Time and Again Barelas

An opera of unending ardor debuts

“The Kiss, including the Atomic Foot Stompers, the Curse and the Rhythm of the City" by Santiago Perez/New Mexico Symphony Orchestra
“The Kiss, including the Atomic Foot Stompers, the Curse and the Rhythm of the City" by Santiago Perez/New Mexico Symphony Orchestra

Thursday, April 20, at the Roy Disney Center for the Performing Arts in the NHCC; Friday, April 21, and Saturday, April 22, at Popejoy Hall: It's a love story that lasts five centuries.
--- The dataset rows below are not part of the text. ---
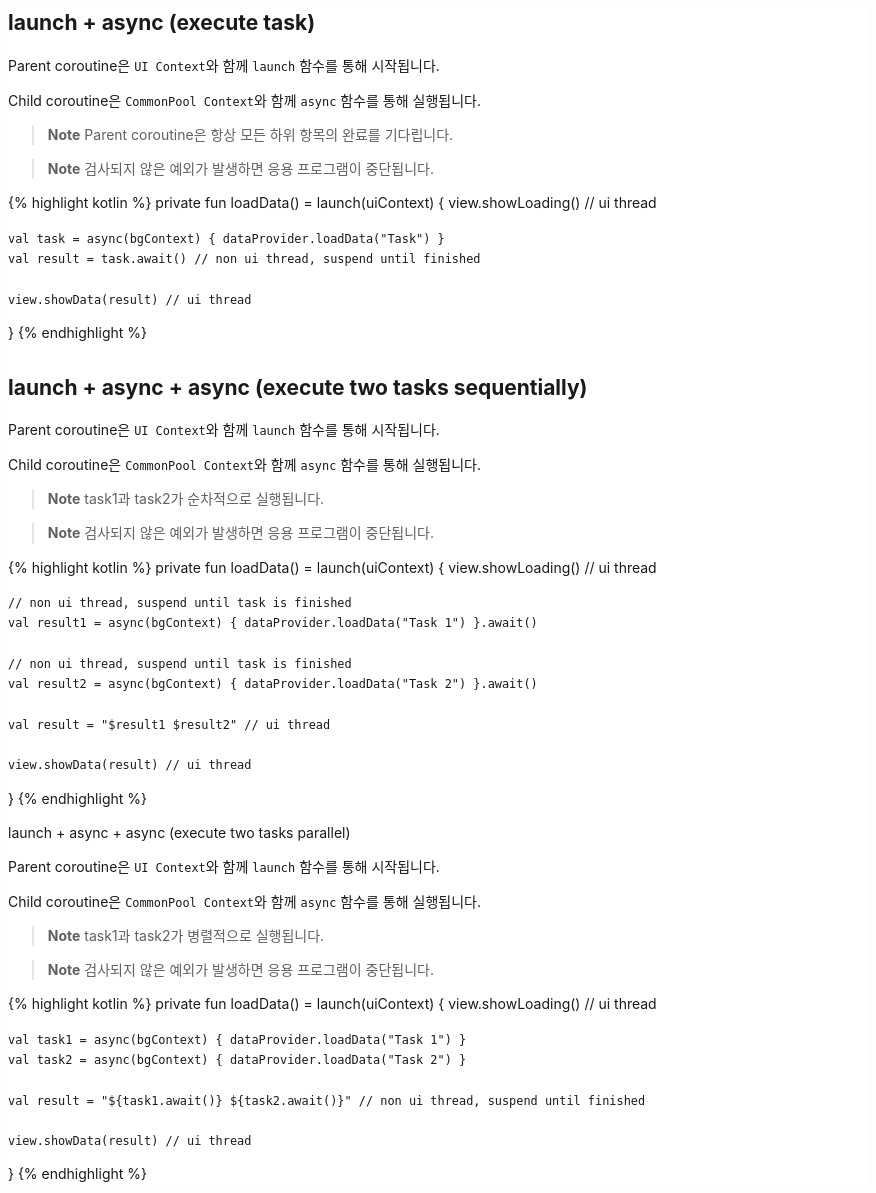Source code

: ## launch + async (execute task)

Parent coroutine은 `UI Context`와 함께 `launch` 함수를 통해 시작됩니다.

Child coroutine은 `CommonPool Context`와 함께 `async` 함수를 통해 실행됩니다.

> **Note** Parent coroutine은 항상 모든 하위 항목의 완료를 기다립니다.

> **Note** 검사되지 않은 예외가 발생하면 응용 프로그램이 중단됩니다.

{% highlight kotlin  %}
private fun loadData() = launch(uiContext) {
    view.showLoading() // ui thread
 
    val task = async(bgContext) { dataProvider.loadData("Task") }
    val result = task.await() // non ui thread, suspend until finished
 
    view.showData(result) // ui thread
}
{% endhighlight %}

## launch + async + async (execute two tasks sequentially)

Parent coroutine은 `UI Context`와 함께 `launch` 함수를 통해 시작됩니다.

Child coroutine은 `CommonPool Context`와 함께 `async` 함수를 통해 실행됩니다.

> **Note** task1과 task2가 순차적으로 실행됩니다.

> **Note** 검사되지 않은 예외가 발생하면 응용 프로그램이 중단됩니다.


{% highlight kotlin  %}
private fun loadData() = launch(uiContext) {
    view.showLoading() // ui thread
 
    // non ui thread, suspend until task is finished
    val result1 = async(bgContext) { dataProvider.loadData("Task 1") }.await()
 
    // non ui thread, suspend until task is finished
    val result2 = async(bgContext) { dataProvider.loadData("Task 2") }.await()
 
    val result = "$result1 $result2" // ui thread
 
    view.showData(result) // ui thread
}
{% endhighlight %}

launch + async + async (execute two tasks parallel)

Parent coroutine은 `UI Context`와 함께 `launch` 함수를 통해 시작됩니다.

Child coroutine은 `CommonPool Context`와 함께 `async` 함수를 통해 실행됩니다.

> **Note** task1과 task2가 병렬적으로 실행됩니다.

> **Note** 검사되지 않은 예외가 발생하면 응용 프로그램이 중단됩니다.

{% highlight kotlin  %}
private fun loadData() = launch(uiContext) {
    view.showLoading() // ui thread
 
    val task1 = async(bgContext) { dataProvider.loadData("Task 1") }
    val task2 = async(bgContext) { dataProvider.loadData("Task 2") }
 
    val result = "${task1.await()} ${task2.await()}" // non ui thread, suspend until finished
 
    view.showData(result) // ui thread
}
{% endhighlight %}
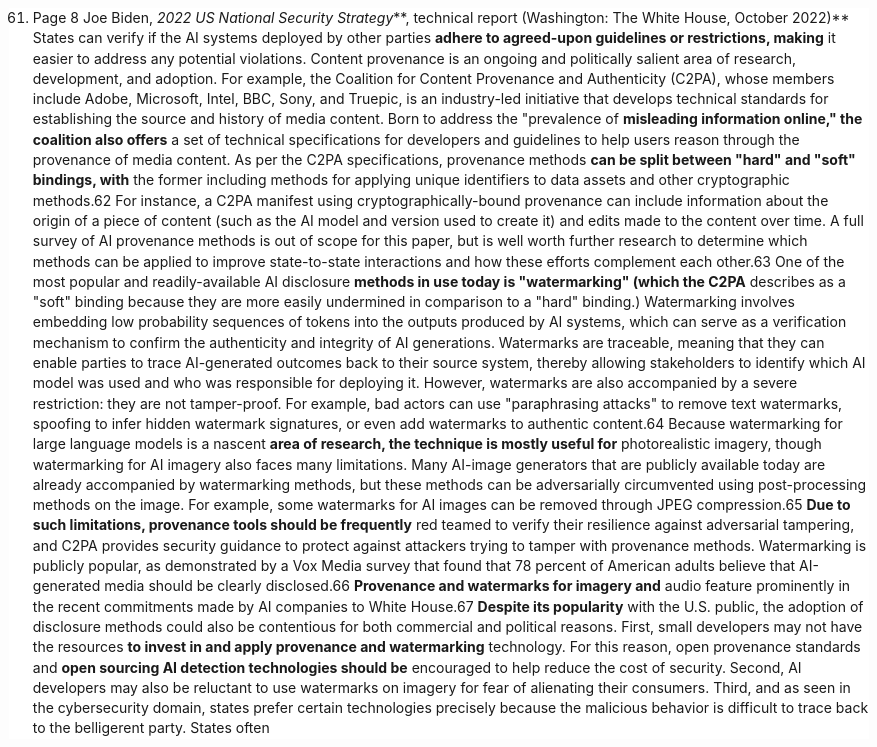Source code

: 61. Page 8 Joe Biden, *2022 US National Security Strategy***, technical report (Washington: The White House, October 2022)**
States can verify if the AI systems deployed by other parties **adhere to agreed-upon guidelines or restrictions, making**
it easier to address any potential violations. Content provenance is an ongoing and politically salient area of research, development, and adoption. For example, the Coalition for Content Provenance and Authenticity (C2PA), whose members include Adobe, Microsoft, Intel, BBC, Sony, and Truepic, is an industry-led initiative that develops technical standards for establishing the source and history of media content. Born to address the "prevalence of **misleading information online," the coalition also offers**
a set of technical specifications for developers and guidelines to help users reason through the provenance of media content. As per the C2PA specifications, provenance methods **can be split between "hard" and "soft" bindings, with**
the former including methods for applying unique identifiers to data assets and other cryptographic methods.62 For instance, a C2PA manifest using cryptographically-bound provenance can include information about the origin of a piece of content (such as the AI model and version used to create it) and edits made to the content over time. A full survey of AI provenance methods is out of scope for this paper, but is well worth further research to determine which methods can be applied to improve state-to-state interactions and how these efforts complement each other.63 One of the most popular and readily-available AI disclosure **methods in use today is "watermarking" (which the C2PA**
describes as a "soft" binding because they are more easily undermined in comparison to a "hard" binding.) Watermarking involves embedding low probability sequences of tokens into the outputs produced by AI systems, which can serve as a verification mechanism to confirm the authenticity and integrity of AI generations. Watermarks are traceable, meaning that they can enable parties to trace AI-generated outcomes back to their source system, thereby allowing stakeholders to identify which AI model was used and who was responsible for deploying it. However, watermarks are also accompanied by a severe restriction: they are not tamper-proof. For example, bad actors can use "paraphrasing attacks" to remove text watermarks, spoofing to infer hidden watermark signatures, or even add watermarks to authentic content.64 Because watermarking for large language models is a nascent **area of research, the technique is mostly useful for** photorealistic imagery, though watermarking for AI imagery also faces many limitations. Many AI-image generators that are publicly available today are already accompanied by watermarking methods, but these methods can be adversarially circumvented using post-processing methods on the image. For example, some watermarks for AI
images can be removed through JPEG compression.65 **Due to such limitations, provenance tools should be frequently**
red teamed to verify their resilience against adversarial tampering, and C2PA provides security guidance to protect against attackers trying to tamper with provenance methods. Watermarking is publicly popular, as demonstrated by a Vox Media survey that found that 78 percent of American adults believe that AI-generated media should be clearly disclosed.66 **Provenance and watermarks for imagery and**
audio feature prominently in the recent commitments made by AI companies to White House.67 **Despite its popularity**
with the U.S. public, the adoption of disclosure methods could also be contentious for both commercial and political reasons. First, small developers may not have the resources **to invest in and apply provenance and watermarking**
technology. For this reason, open provenance standards and **open sourcing AI detection technologies should be**
encouraged to help reduce the cost of security. Second, AI developers may also be reluctant to use watermarks on imagery for fear of alienating their consumers. Third, and as seen in the cybersecurity domain, states prefer certain technologies precisely because the malicious behavior is difficult to trace back to the belligerent party. States often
But don't pitch it that way if you're trying to get friends to go see it with you.

Miguel del Aguila's opera Time and Again Barelas, commissioned to celebrate the city's 300th birthday, blends the fantastic with the historic, using the changing backdrop of one of Albuquerque's oldest neighborhoods. Hailing initially from Uruguay but more recently from California, Aguila faced the challenge of writing a piece to honor Barelas and its somewhat flexible tales of years past.

The opera begins with a real event—the murder of Don Barelas in 1680. His daughter, Marcelina, is the tale's heroine, alongside her love, Don Ignacio--who, it turns out, killed her dad.

A curse dooms them to live forever, and, according to Aguila's writing on meetthecomposer.org, the neighborhood's tumultuous history becomes a part of Marcelina and Ignacio's relationship as it moves over 300 years of past and 200 years into the future. Aguila was not interested in writing an “incidental” work when the New Mexico Symphony Orchestra called him in 2004. Instead, he felt the seeds of a dramatic work with wider appeal forming. That is, perhaps, what the 500-year love tale sprouted from.

Aguila promises Latin music in a general sense, not specific to any time period or area. “I set out to compose Latin music that is not just colorful, rhythmic, sensuous or happy,” he writes, “but music that portrays the entire scope of human emotions from one extreme to the other.”